第16話 杞憂?

「つつがなく、下水道を我々のダンジョンとして取り込みました。これにより、この下水道内での戦闘によって、我々は糧を得られます」


 僕の心配もよそに、普通に取り込めた。うん、やっぱり杞憂だった。フラグなんて、所詮こんなものだ。


「良かった。これで、餓死の心配はなくなったね」

「たしかにそうですが、下水道で賄えるのは維持のDPだけでしょう。いま以上に大きく、広く、深くなる為には、より多くDPを得る手段を講じる必要があります」

「たしかに……」


 この下水道の取り込みすら、結局は姑息療法でしかない。だが、どう考えたって、アルタンの町を拠点にしつつ、これ以上DPを得られる手段はない。

 これまでだって、社会的繋がりの薄い浮浪者やゴロツキ、あるいは有象無象の冒険者を糧にしてきた。だが、この手法はウル・ロッドと和解したいま、無暗に取るわけにはいかなくなっている。

 ウル・ロッドファミリーは、スラムの人間に対しオッドジョブや裏稼業などを斡旋して、彼らの生活を保障している。勿論、売春や地上げ屋じみた、オッドでなくてもダーティな、あまり褒められた仕事でないものもあるが、浮浪者やゴロツキにとってはありがたい生計たつきの道だ。あの一件以来、ウル・ロッドはこれまで以上に手広くしのぎを広げている為、アルタンの町にもう一つの行政区画ができたような有り様である。

 この状況で、スラムから人間が消えていけば、悪目立ちするだろう。それに、自分から飛び込んできた、僕らの領域を侵す敵ならば、殺すのもやむを得ないと思えるが、自分から外にでて誰かを攫い、ダンジョン内で殺すというのは、流石に気分が悪い。

 つまり、もうどうしたって、これ以上アルタンの町のなかで糧を得るというのは、無理筋な話なのだ。僕が近々壁外にでようとしているのも、アルタンの外でなら、なにかしら糧を得られる手段が見付かるのではないか、という期待からである。


「やっぱ、町のなかにいるってのは、ダンジョンにとっては痛手だよねぇ……」

「はい。人間に見付かれば大人数で攻められ、見付からずとも、行動に制限が加わります。もっと深くなれば、有象無象など寄せ付けない規模を背景に、コソコソ隠れる必要などないのですが……」


 そうなんだよ。人間に見付かれば、大人数で攻められ、撃退しても撃退してもキリがない。最終的には、あのフェイヴのような輩が現れて、ダンジョンを攻略され、僕らは殺されてしまう。

 だからといって、このまま潜伏し続けるには、目立ってはいけないという制約が付きまとう。大量の人間が神隠しにあえば、不審に思われないわけがないのだ。そして、人間側にはダンジョンを探知する術がある。コストが大きいようで、頻繁には使われないものの、大人数の消失なんて大事件においてすら使われないと楽観するのは愚かだろう。
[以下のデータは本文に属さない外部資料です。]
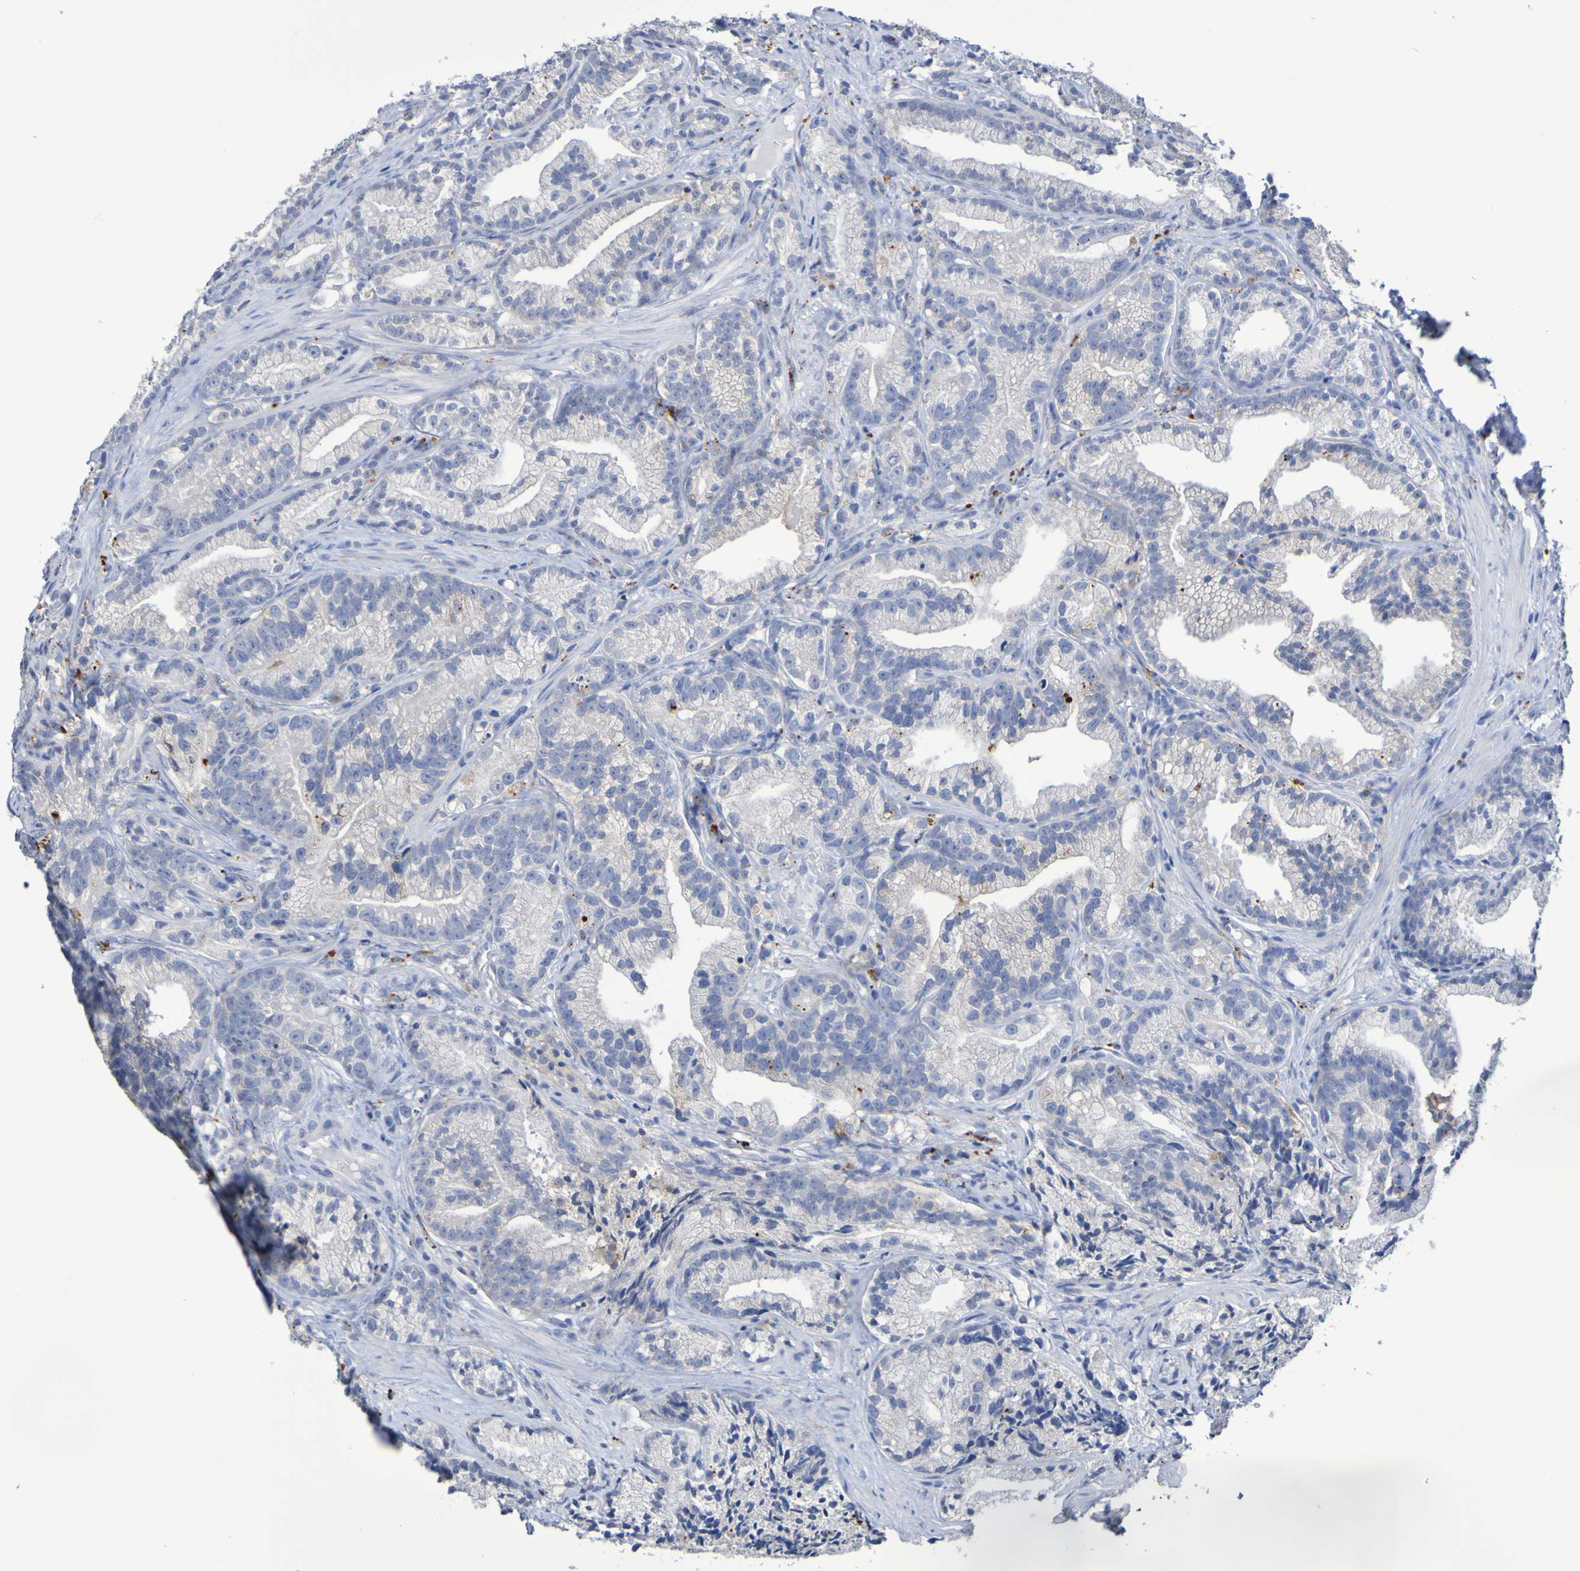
{"staining": {"intensity": "negative", "quantity": "none", "location": "none"}, "tissue": "prostate cancer", "cell_type": "Tumor cells", "image_type": "cancer", "snomed": [{"axis": "morphology", "description": "Adenocarcinoma, Low grade"}, {"axis": "topography", "description": "Prostate"}], "caption": "DAB immunohistochemical staining of prostate cancer (low-grade adenocarcinoma) demonstrates no significant expression in tumor cells.", "gene": "SLC3A2", "patient": {"sex": "male", "age": 89}}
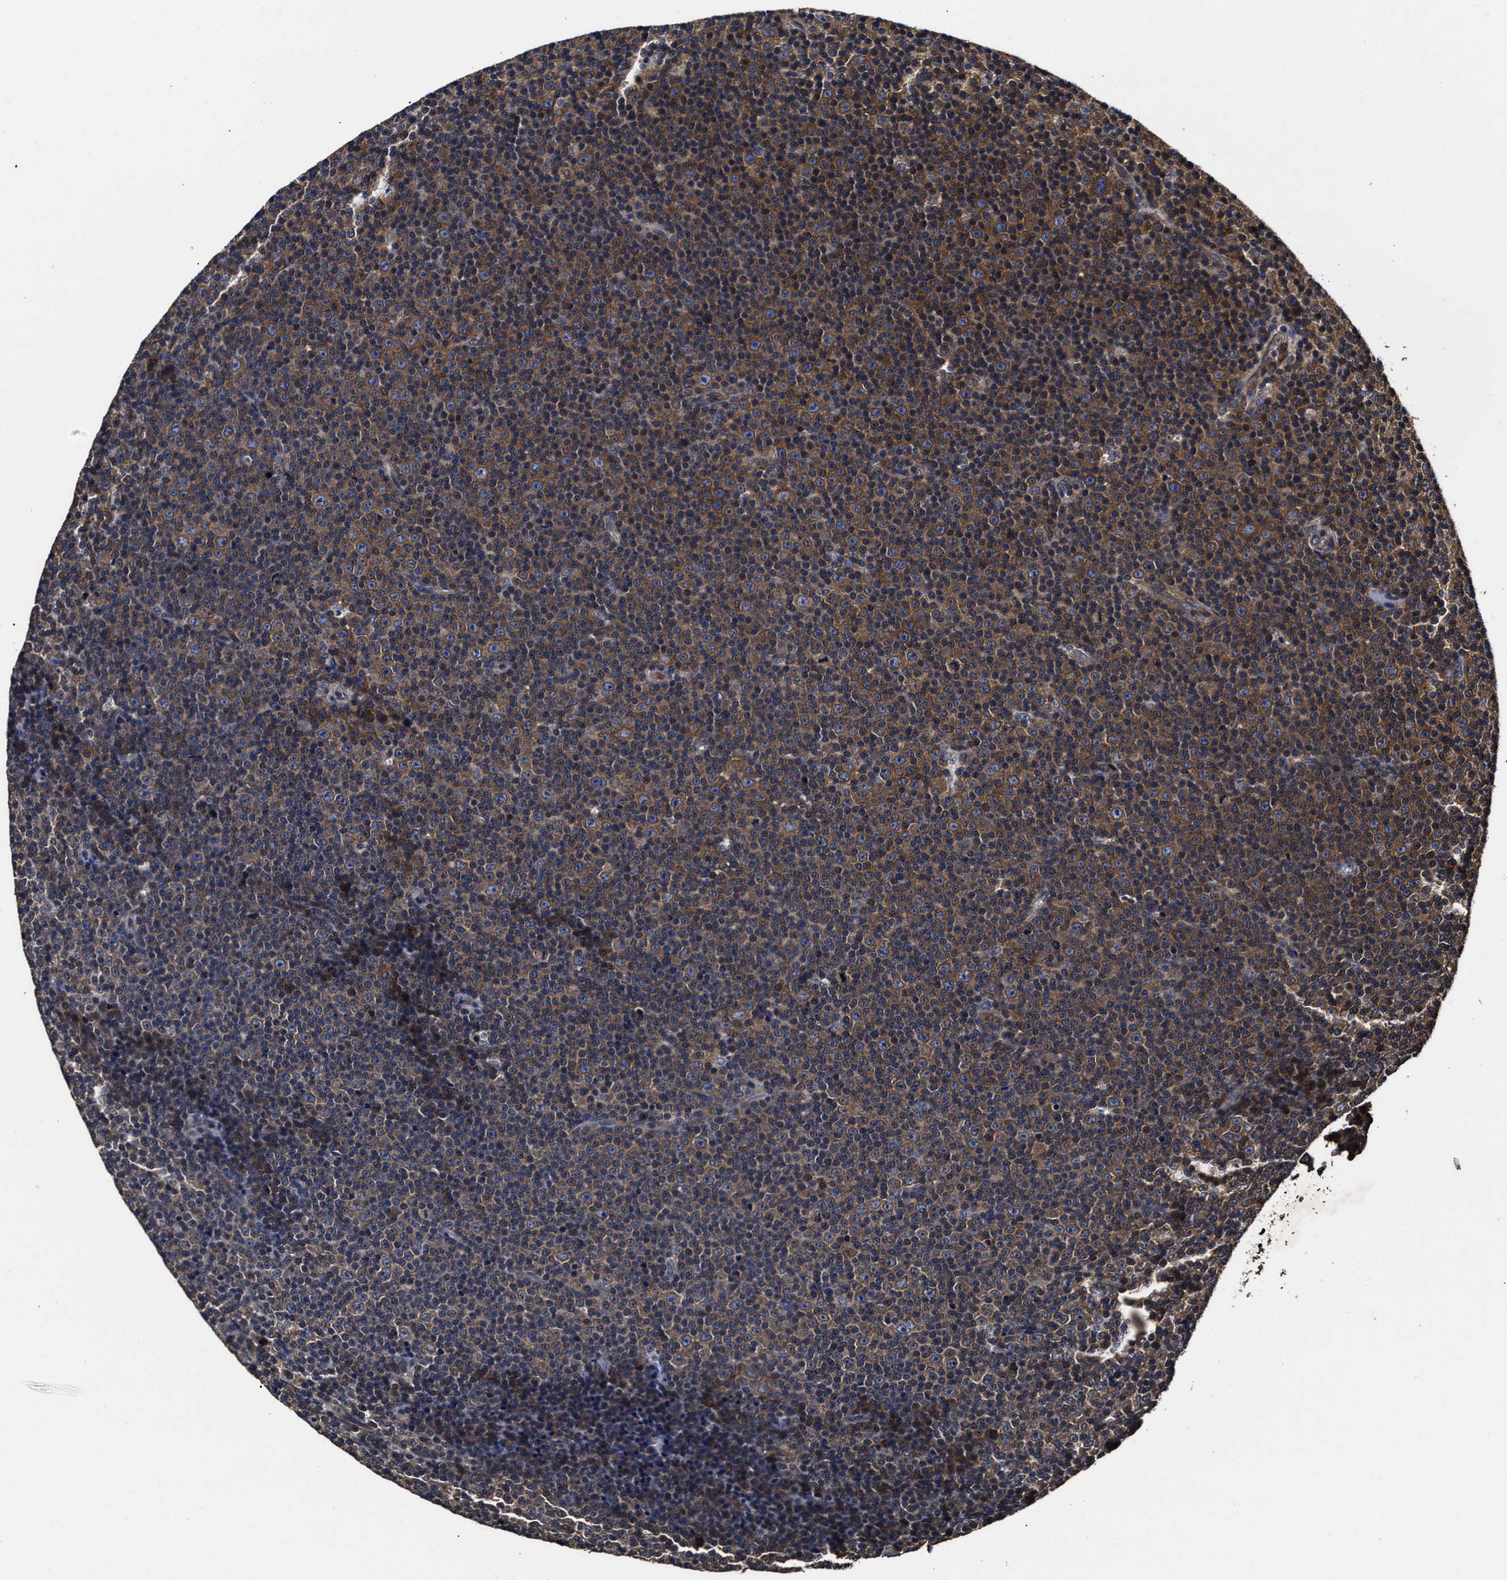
{"staining": {"intensity": "strong", "quantity": ">75%", "location": "cytoplasmic/membranous"}, "tissue": "lymphoma", "cell_type": "Tumor cells", "image_type": "cancer", "snomed": [{"axis": "morphology", "description": "Malignant lymphoma, non-Hodgkin's type, Low grade"}, {"axis": "topography", "description": "Lymph node"}], "caption": "Tumor cells demonstrate high levels of strong cytoplasmic/membranous staining in about >75% of cells in low-grade malignant lymphoma, non-Hodgkin's type. The protein is stained brown, and the nuclei are stained in blue (DAB (3,3'-diaminobenzidine) IHC with brightfield microscopy, high magnification).", "gene": "AVEN", "patient": {"sex": "female", "age": 67}}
 考えれば考える程、これ以上アルタンの人間を糧にするのは悪手に思える。あ、攻めてくるマフィアは殺すけど。


「とはいえ、アルタン内部に生まれたおかげで、人間側の情報を得やすい、というメリットもありました。悪い事ばかりではありませんよ」

「たしかに。でもなぁ、メリットとデメリットでいえば、デメリットがメリットの二、三倍くらいあるよね、それ。食糧調達の手段が乏しいってのは、それだけで他の問題を寄せ付けないくらいのプロブレムだよ」

「それでも、そのメリットは唯一無二といえます。普通のダンジョンコアでは、おそらく人間社会に上手く溶け込めません。今日――ではありませんね。昨日経験してわかりました。私は人間社会に適応できないでしょう」


 淡々と社会不適合者宣言をするグラ。だが、僕もまったく同意見なせいで、慰めの言葉すら思い付かない。まごついている内に、グラは気にするでもなく話を続けた。


「であれば、その唯一無二のメリットを活かし、この局面を切り抜け、我らは我らのやり方で、神に至りましょう」

「そうだね。じゃあ、その手段を模索するべく、僕は明日もギルドでダンジョンに関する情報を集めてくるよ。グラはどうする?」

「私はまだ、その仕事に触れないでしょう。ギルド側の信用を得ていませんから。まぁ、これからも得られるかは未知数ですが……」

「ははは……」


 これもフォローできん。もう少し、要領良く生きられないかなぁ……。売られた喧嘩を全部買ってたら、自分の時間というリソースを他人に全部使われちゃうっての。とはいえ、グラの矜持や信念を曲げてまで、人間に合わせろとはいえない。僕としても言いたくない。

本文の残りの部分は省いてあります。